Sometimes you’ll feel like screaming at the aces who talk about what their ideal relationship would look like, at their checklists of what exact things they’d do and wouldn’t do, at the endless hypothetical discussions that actual, real life relationships never seem to feature in. Because you’ve realised now that being in a relationship means that things are endlessly more complicated and wonderful and nuanced than checklists alone will ever be. That people and feelings and opinions and boundaries can all change, sometimes in ways you’d never anticipated. Some things might always stay the same, but other just aren’t that simple.
And then, you’ll probably feel guilty for wanting to scream at other aces, because you also know that everyone has the right to as many dreams and ideals and experiences as they want. And really, these people are your community. They’re probably the closest you’ll find to someone who actually gets what you’re doing and how complex it all is.
Some days will be amazing and wonderful, and you’ll feel like you’re on top of the world. And some days you’ll feel sad and frustrated and guilty. You’ll question why you’re doing this, if it’s worth all this. In that regard, your relationship is just like everyone else’s. You’ll learn and you’ll grow like everyone does. Most of all, you’ll learn to see when the bad starts to creep up on the good, and when it’s time to fix it, or let go. Even though you’ll always feel at least a little bit uncertain about that last bit.
Just because you’re ace (and your partner is too) doesn’t mean your relationship won’t have the same issues many, many other relationships have. Sometimes the thing that breaks a relationship doesn’t have anything to do with the fact that you’re ace, but is something that could have happened to absolutely anyone, ace or not. Or sometimes your particular brand of aceness may have had something to do with it after all. You’ll ponder that question for a long time yet.
When a relationship ends, you still won’t have a map for how to cope.

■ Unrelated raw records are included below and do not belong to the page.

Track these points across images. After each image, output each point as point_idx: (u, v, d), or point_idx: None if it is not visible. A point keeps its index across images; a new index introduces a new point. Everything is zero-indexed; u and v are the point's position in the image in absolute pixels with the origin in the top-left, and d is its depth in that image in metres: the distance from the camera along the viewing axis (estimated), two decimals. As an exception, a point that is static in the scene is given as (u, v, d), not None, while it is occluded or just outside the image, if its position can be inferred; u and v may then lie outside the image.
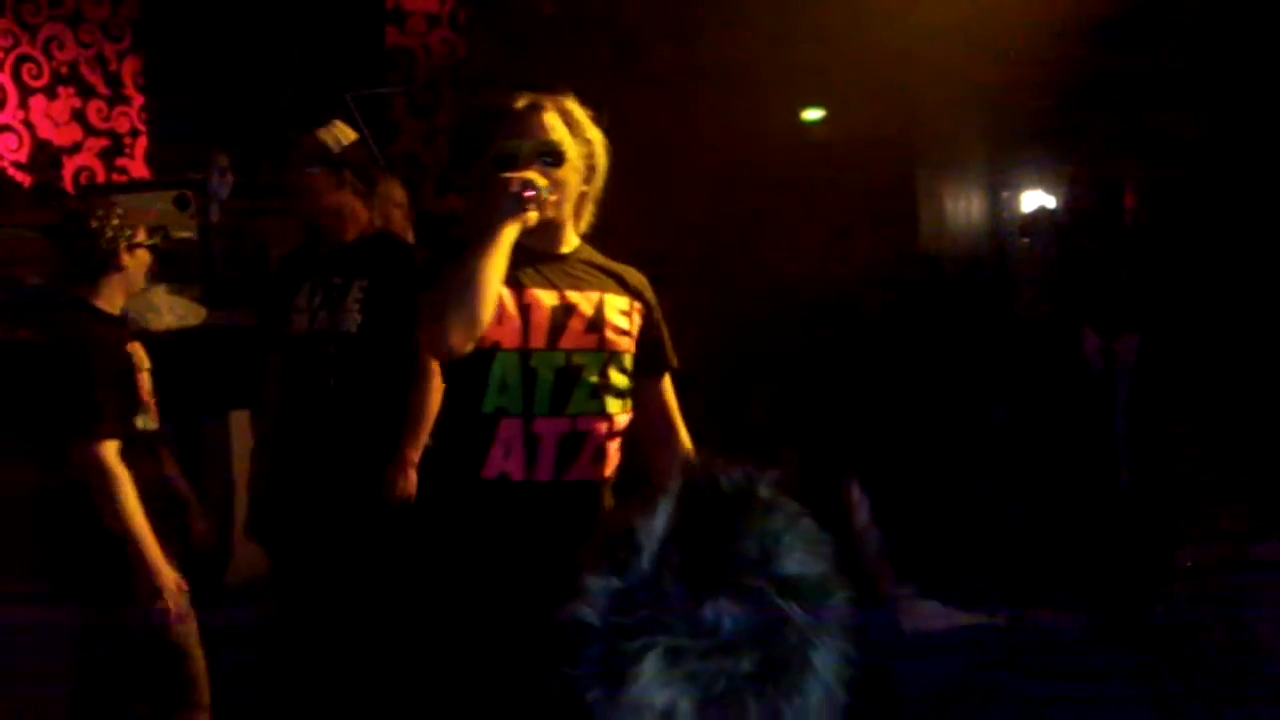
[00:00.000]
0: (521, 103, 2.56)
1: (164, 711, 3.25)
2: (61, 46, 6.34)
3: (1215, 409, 3.07)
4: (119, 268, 3.22)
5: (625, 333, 2.65)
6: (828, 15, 6.28)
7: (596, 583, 0.98)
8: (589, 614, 0.97)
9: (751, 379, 4.61)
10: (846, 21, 6.10)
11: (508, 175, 2.45)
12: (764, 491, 1.01)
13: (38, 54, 6.28)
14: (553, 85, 2.64)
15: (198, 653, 3.29)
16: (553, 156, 2.52)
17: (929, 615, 1.30)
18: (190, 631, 3.26)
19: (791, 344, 5.00)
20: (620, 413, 2.63)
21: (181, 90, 6.30)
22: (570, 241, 2.65)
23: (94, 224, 3.19)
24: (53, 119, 6.28)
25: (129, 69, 6.53)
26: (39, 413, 3.18)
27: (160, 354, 3.79)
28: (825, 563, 0.99)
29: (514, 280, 2.51)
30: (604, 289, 2.65)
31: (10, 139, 6.16)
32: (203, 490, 3.89)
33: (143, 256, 3.25)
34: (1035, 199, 6.94)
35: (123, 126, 6.50)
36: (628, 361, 2.66)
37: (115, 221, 3.20)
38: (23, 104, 6.21)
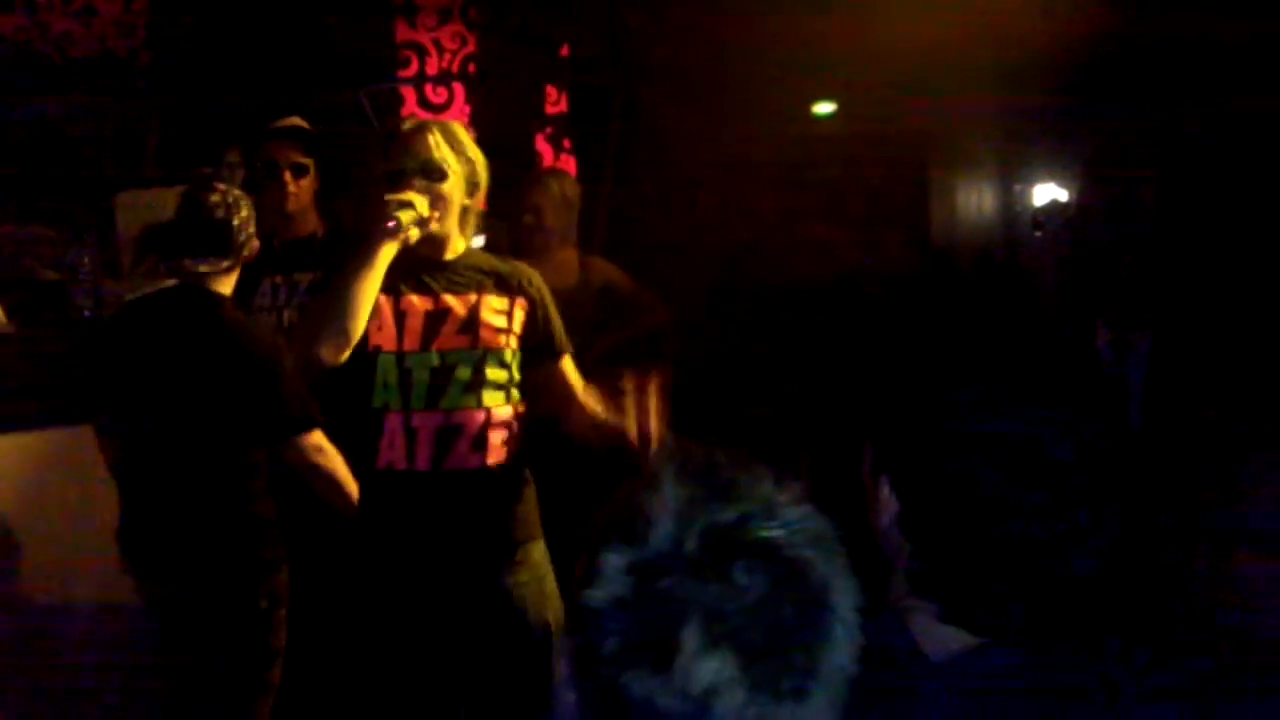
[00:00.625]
0: (408, 125, 2.88)
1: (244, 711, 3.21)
2: (74, 42, 6.35)
3: (1230, 402, 3.06)
4: (240, 262, 3.14)
5: (503, 330, 2.91)
6: (839, 8, 6.26)
7: (614, 559, 0.97)
8: (615, 588, 0.96)
9: (763, 377, 4.60)
10: (858, 14, 6.08)
11: (389, 197, 2.73)
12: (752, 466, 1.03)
13: (50, 50, 6.29)
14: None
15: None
16: (435, 173, 2.81)
17: (949, 639, 1.26)
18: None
19: (799, 339, 5.00)
20: (500, 405, 2.90)
21: (192, 86, 6.31)
22: (455, 249, 2.93)
23: (239, 213, 3.10)
24: (66, 114, 6.29)
25: (141, 66, 6.53)
26: (236, 416, 3.05)
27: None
28: (819, 515, 1.02)
29: (393, 288, 2.81)
30: (481, 291, 2.92)
31: (21, 134, 6.17)
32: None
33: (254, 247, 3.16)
34: (1048, 192, 6.91)
35: (135, 122, 6.50)
36: (508, 356, 2.91)
37: (245, 213, 3.13)
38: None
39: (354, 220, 3.84)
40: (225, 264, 3.09)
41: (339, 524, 2.99)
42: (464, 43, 6.69)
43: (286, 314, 3.57)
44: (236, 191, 3.14)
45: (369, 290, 2.70)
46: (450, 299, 2.90)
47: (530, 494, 3.01)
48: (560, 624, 2.95)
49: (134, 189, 4.80)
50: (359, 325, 2.69)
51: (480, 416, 2.88)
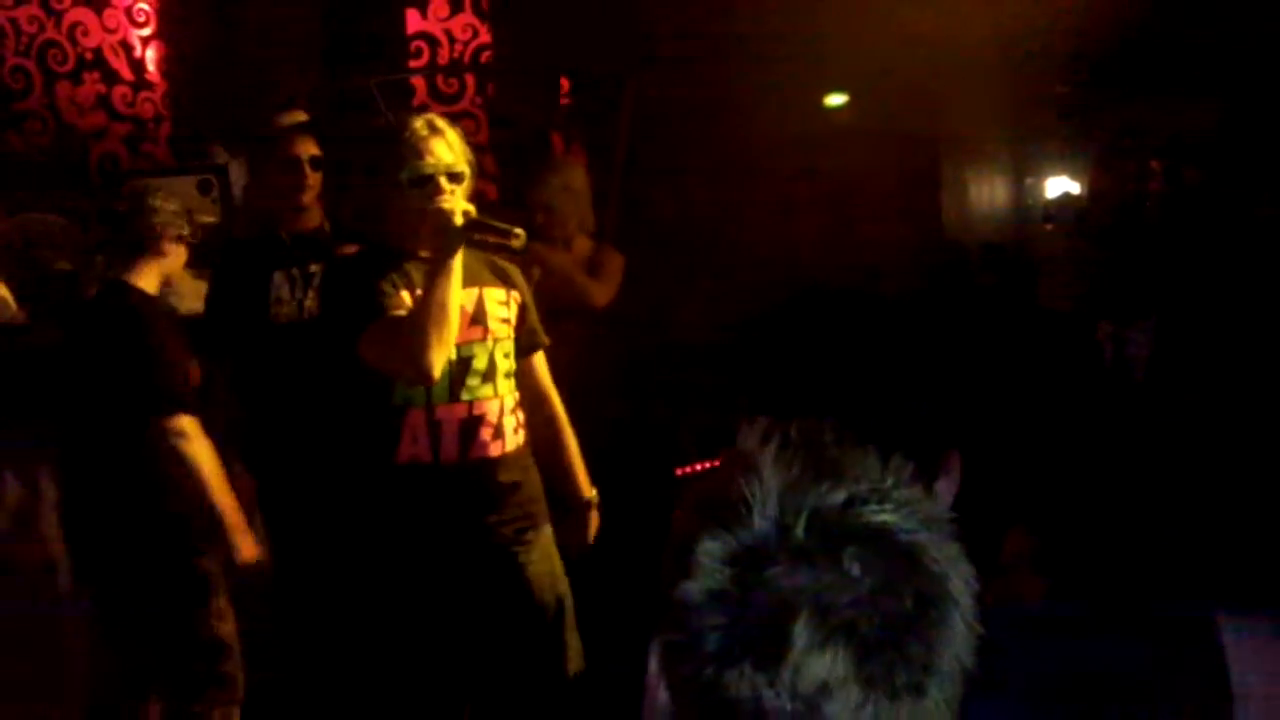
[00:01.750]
0: (422, 126, 2.86)
1: (186, 705, 3.26)
2: (86, 33, 6.36)
3: (1229, 396, 3.05)
4: (159, 254, 3.25)
5: (506, 320, 2.98)
6: (851, 1, 6.24)
7: (711, 547, 0.89)
8: (713, 579, 0.88)
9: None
10: (870, 6, 6.05)
11: (444, 207, 2.73)
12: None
13: (63, 40, 6.30)
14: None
15: (238, 648, 3.32)
16: (457, 176, 2.83)
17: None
18: (232, 628, 3.29)
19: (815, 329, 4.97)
20: (511, 392, 2.97)
21: (204, 76, 6.32)
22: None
23: (148, 205, 3.22)
24: (78, 105, 6.30)
25: (153, 55, 6.54)
26: (105, 395, 3.19)
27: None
28: (930, 497, 0.93)
29: (406, 287, 2.82)
30: (482, 284, 2.96)
31: (35, 124, 6.18)
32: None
33: (181, 250, 3.28)
34: (1060, 185, 6.88)
35: (147, 112, 6.51)
36: (510, 346, 2.99)
37: (171, 208, 3.25)
38: (48, 90, 6.23)
39: (353, 214, 3.82)
40: (138, 258, 3.17)
41: (348, 521, 3.00)
42: (475, 33, 6.68)
43: (305, 304, 3.57)
44: (155, 187, 3.29)
45: (456, 298, 2.74)
46: (477, 288, 2.96)
47: (538, 478, 3.06)
48: (570, 603, 3.02)
49: (144, 179, 4.79)
50: (454, 333, 2.75)
51: (498, 405, 2.93)
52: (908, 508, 0.90)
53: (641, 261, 4.62)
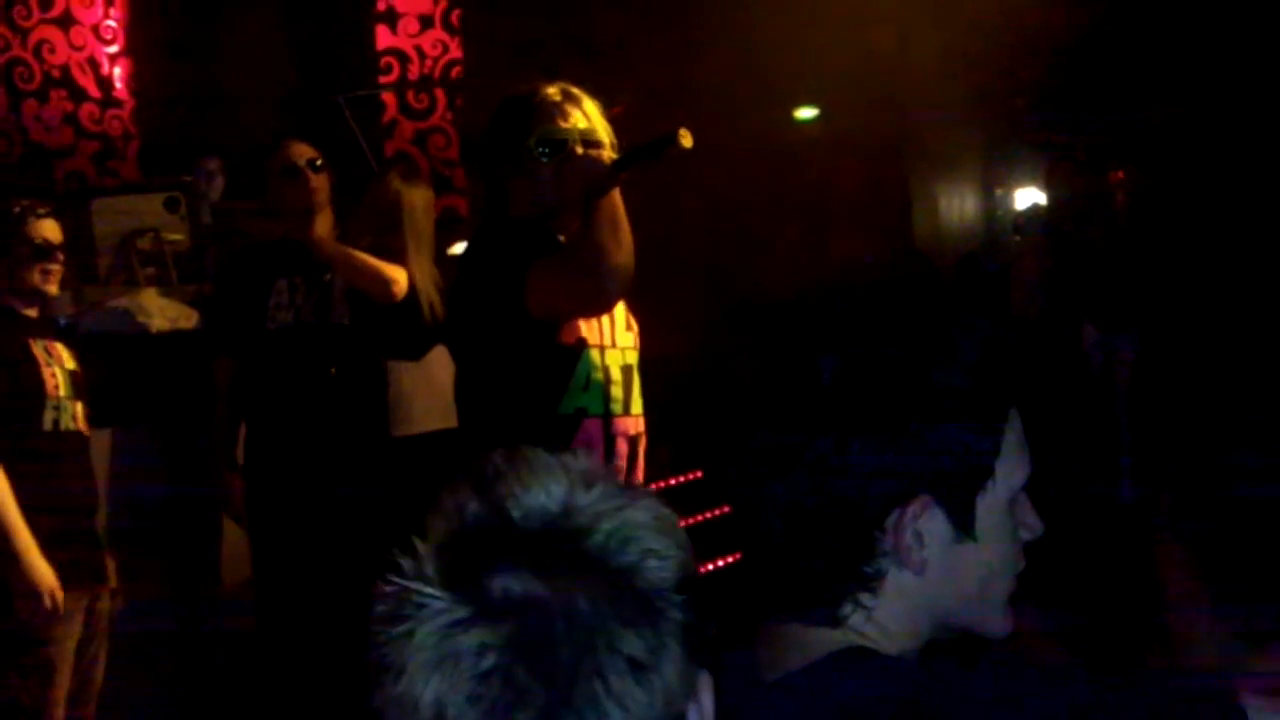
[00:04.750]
0: (556, 91, 2.50)
1: None
2: (53, 50, 6.32)
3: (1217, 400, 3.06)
4: None
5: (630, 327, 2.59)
6: (822, 14, 6.27)
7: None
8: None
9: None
10: (840, 20, 6.09)
11: (590, 152, 2.39)
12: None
13: (29, 57, 6.26)
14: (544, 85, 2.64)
15: (64, 672, 3.12)
16: (594, 145, 2.45)
17: None
18: (64, 646, 3.10)
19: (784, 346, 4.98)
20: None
21: (172, 94, 6.28)
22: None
23: None
24: (44, 122, 6.26)
25: (120, 73, 6.50)
26: None
27: (155, 357, 3.78)
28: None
29: None
30: None
31: (1, 142, 6.14)
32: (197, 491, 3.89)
33: (21, 252, 3.15)
34: (1029, 196, 6.93)
35: (114, 129, 6.47)
36: None
37: (16, 211, 3.14)
38: (14, 108, 6.19)
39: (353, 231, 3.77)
40: None
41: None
42: (445, 49, 6.68)
43: (306, 309, 3.54)
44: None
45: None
46: None
47: None
48: None
49: (112, 195, 4.76)
50: (630, 245, 2.34)
51: (644, 422, 2.55)
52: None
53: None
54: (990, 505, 1.10)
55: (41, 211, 3.21)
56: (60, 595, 3.00)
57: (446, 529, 0.85)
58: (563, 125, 2.45)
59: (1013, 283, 4.67)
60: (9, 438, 3.04)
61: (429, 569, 0.83)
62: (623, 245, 2.29)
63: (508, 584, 0.81)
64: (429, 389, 3.75)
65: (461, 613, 0.80)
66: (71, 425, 3.18)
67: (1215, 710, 1.02)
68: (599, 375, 2.41)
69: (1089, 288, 3.94)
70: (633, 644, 0.81)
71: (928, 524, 1.07)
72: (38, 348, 3.17)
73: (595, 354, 2.41)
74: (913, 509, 1.06)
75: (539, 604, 0.81)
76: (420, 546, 0.84)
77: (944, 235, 7.38)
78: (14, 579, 2.96)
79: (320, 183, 3.59)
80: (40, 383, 3.12)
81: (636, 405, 2.49)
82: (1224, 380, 3.16)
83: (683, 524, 0.88)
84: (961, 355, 1.09)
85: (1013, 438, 1.11)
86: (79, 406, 3.19)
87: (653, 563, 0.84)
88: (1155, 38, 6.04)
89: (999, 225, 7.20)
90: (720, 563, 3.80)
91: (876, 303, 1.12)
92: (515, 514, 0.84)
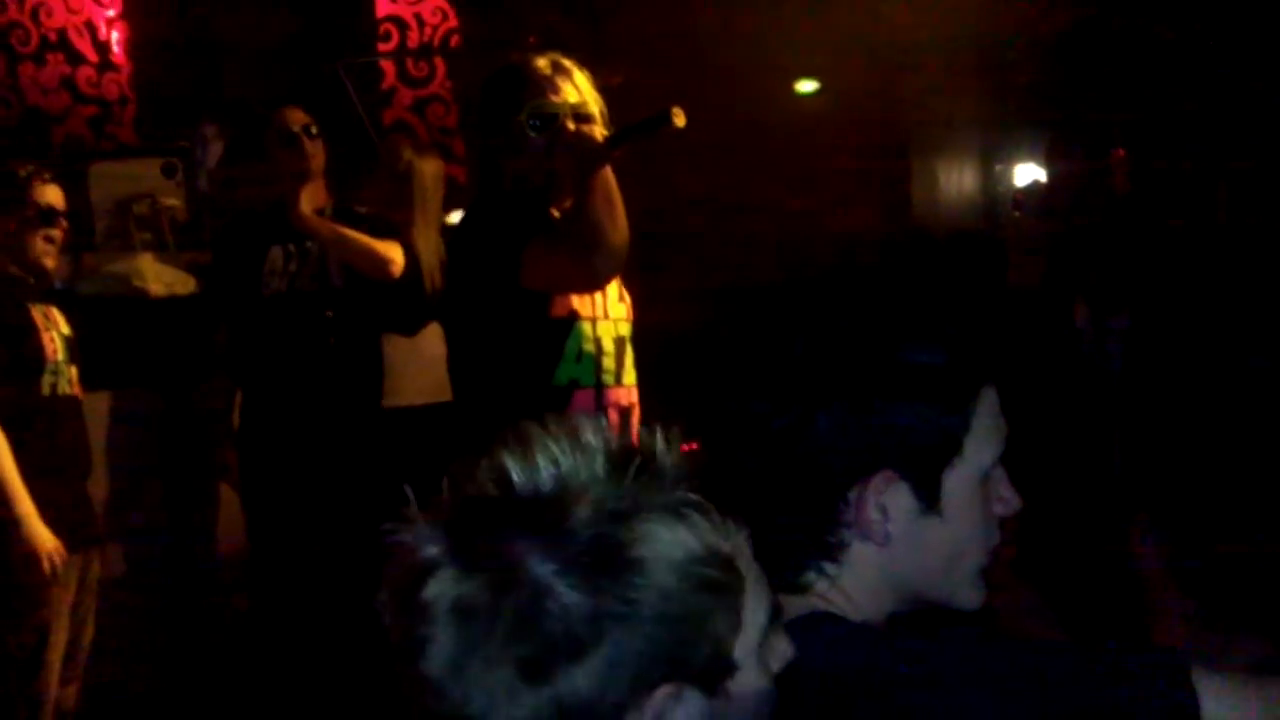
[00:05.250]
0: (546, 64, 2.51)
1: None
2: (50, 14, 6.28)
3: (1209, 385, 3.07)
4: None
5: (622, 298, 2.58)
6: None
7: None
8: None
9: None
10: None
11: (581, 128, 2.40)
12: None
13: (26, 21, 6.22)
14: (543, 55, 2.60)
15: (59, 633, 3.15)
16: (585, 119, 2.46)
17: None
18: (59, 609, 3.13)
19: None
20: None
21: (170, 58, 6.25)
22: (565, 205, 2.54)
23: None
24: (41, 86, 6.23)
25: (118, 36, 6.47)
26: None
27: (152, 322, 3.79)
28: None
29: None
30: None
31: (-1, 107, 6.12)
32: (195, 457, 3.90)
33: (25, 217, 3.15)
34: (1029, 172, 6.92)
35: (112, 93, 6.44)
36: None
37: (21, 175, 3.15)
38: (11, 71, 6.16)
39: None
40: None
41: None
42: (445, 17, 6.64)
43: (302, 277, 3.55)
44: None
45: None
46: None
47: None
48: None
49: (109, 160, 4.75)
50: (624, 221, 2.36)
51: (636, 393, 2.57)
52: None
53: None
54: (959, 481, 1.10)
55: (46, 177, 3.22)
56: (61, 558, 3.03)
57: (458, 501, 0.89)
58: (553, 99, 2.46)
59: (1012, 249, 4.67)
60: (8, 403, 3.05)
61: (439, 538, 0.87)
62: (617, 223, 2.30)
63: (510, 551, 0.84)
64: (418, 362, 3.75)
65: (470, 579, 0.84)
66: (67, 390, 3.20)
67: (1166, 686, 1.03)
68: (590, 347, 2.44)
69: (1084, 266, 3.94)
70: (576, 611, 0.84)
71: (892, 498, 1.08)
72: (37, 312, 3.19)
73: (587, 326, 2.44)
74: (875, 483, 1.07)
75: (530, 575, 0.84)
76: (428, 516, 0.88)
77: (942, 210, 7.37)
78: (15, 542, 2.99)
79: (315, 149, 3.59)
80: (40, 348, 3.14)
81: (629, 376, 2.52)
82: (1215, 366, 3.17)
83: None
84: (935, 332, 1.09)
85: (986, 414, 1.11)
86: (74, 370, 3.22)
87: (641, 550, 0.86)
88: (1160, 19, 6.01)
89: (999, 201, 7.19)
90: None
91: (856, 279, 1.13)
92: (517, 485, 0.87)
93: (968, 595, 1.14)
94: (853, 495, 1.08)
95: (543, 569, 0.84)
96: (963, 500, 1.10)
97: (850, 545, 1.10)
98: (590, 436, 0.89)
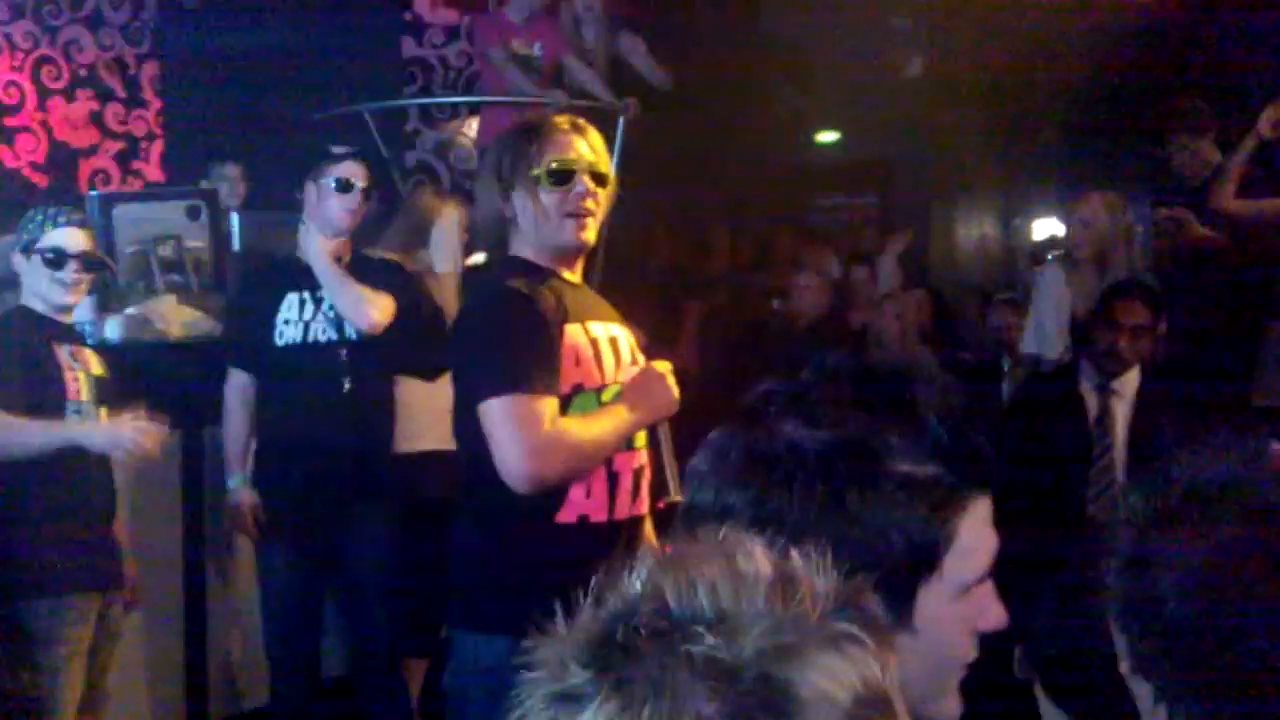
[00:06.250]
0: (565, 122, 2.54)
1: None
2: (81, 49, 6.36)
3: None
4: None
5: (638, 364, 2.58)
6: (843, 41, 6.29)
7: None
8: None
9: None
10: (862, 47, 6.11)
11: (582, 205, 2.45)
12: None
13: (58, 56, 6.30)
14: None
15: (76, 672, 3.12)
16: (600, 179, 2.48)
17: None
18: (76, 646, 3.11)
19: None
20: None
21: (199, 96, 6.32)
22: (580, 268, 2.58)
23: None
24: (70, 121, 6.30)
25: (147, 73, 6.55)
26: None
27: (171, 365, 3.82)
28: None
29: (576, 314, 2.45)
30: (615, 317, 2.61)
31: (28, 140, 6.18)
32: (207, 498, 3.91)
33: (48, 259, 3.19)
34: (1048, 227, 6.92)
35: (139, 130, 6.52)
36: None
37: (45, 217, 3.21)
38: (41, 105, 6.23)
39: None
40: None
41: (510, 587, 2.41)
42: (470, 61, 6.70)
43: (317, 325, 3.57)
44: None
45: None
46: (613, 325, 2.58)
47: None
48: None
49: (133, 202, 4.79)
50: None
51: (648, 455, 2.58)
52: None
53: (628, 296, 4.64)
54: (934, 597, 1.03)
55: (62, 220, 3.26)
56: (142, 434, 3.05)
57: (598, 617, 0.83)
58: (571, 156, 2.48)
59: (1030, 314, 4.64)
60: None
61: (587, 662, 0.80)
62: (577, 474, 2.37)
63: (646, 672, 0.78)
64: (435, 407, 3.78)
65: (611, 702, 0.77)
66: None
67: None
68: None
69: (1089, 327, 3.91)
70: None
71: None
72: (61, 351, 3.21)
73: (590, 397, 2.45)
74: None
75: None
76: (566, 635, 0.81)
77: (961, 264, 7.37)
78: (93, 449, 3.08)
79: (363, 209, 3.61)
80: (61, 386, 3.16)
81: (639, 439, 2.52)
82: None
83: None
84: (924, 440, 1.03)
85: (974, 524, 1.05)
86: (103, 412, 3.23)
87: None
88: (1184, 72, 6.03)
89: (1017, 256, 7.19)
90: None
91: (850, 378, 1.07)
92: (675, 611, 0.81)
93: (943, 708, 1.09)
94: None
95: (707, 710, 0.78)
96: (937, 616, 1.03)
97: None
98: (743, 561, 0.83)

You might feel like the advice and consolation other people offer make no sense, don’t even apply to you. You might not want to find the person who is ‘just right for you,’ or even think that such a person could exist. You might doubt if you’ll ever be in a relationship again, or want to be in a relationship again. You might wonder if you’ve made the right decision, or where things started to go wrong. You’ll have feelings you never really knew existed. And you’ll get through those feelings in your own way and in your own time. Even if it feels difficult and lonely.
You’ll probably feel like you’ve failed. Yourself, your partner, the rest of the ace community. You might end up doubting your orientation and your identity all over again. (Though in the end, you’ll decide that you’re really still the aromantic ace you were before.) All that is ok. And it will pass, in its own time. You’ll just have to remember that no matter what, you aren’t a failure. That you are who you are, even if who you are changes. And that you don’t have any obligations of the ace community – no matter how visible you are, or how hard you try to be a good community member.
Disclaimer: Guys, if it’s not obvious to you – this is my experience we’re talking about here, not the monolithic experience of the aro ace community. Just saying.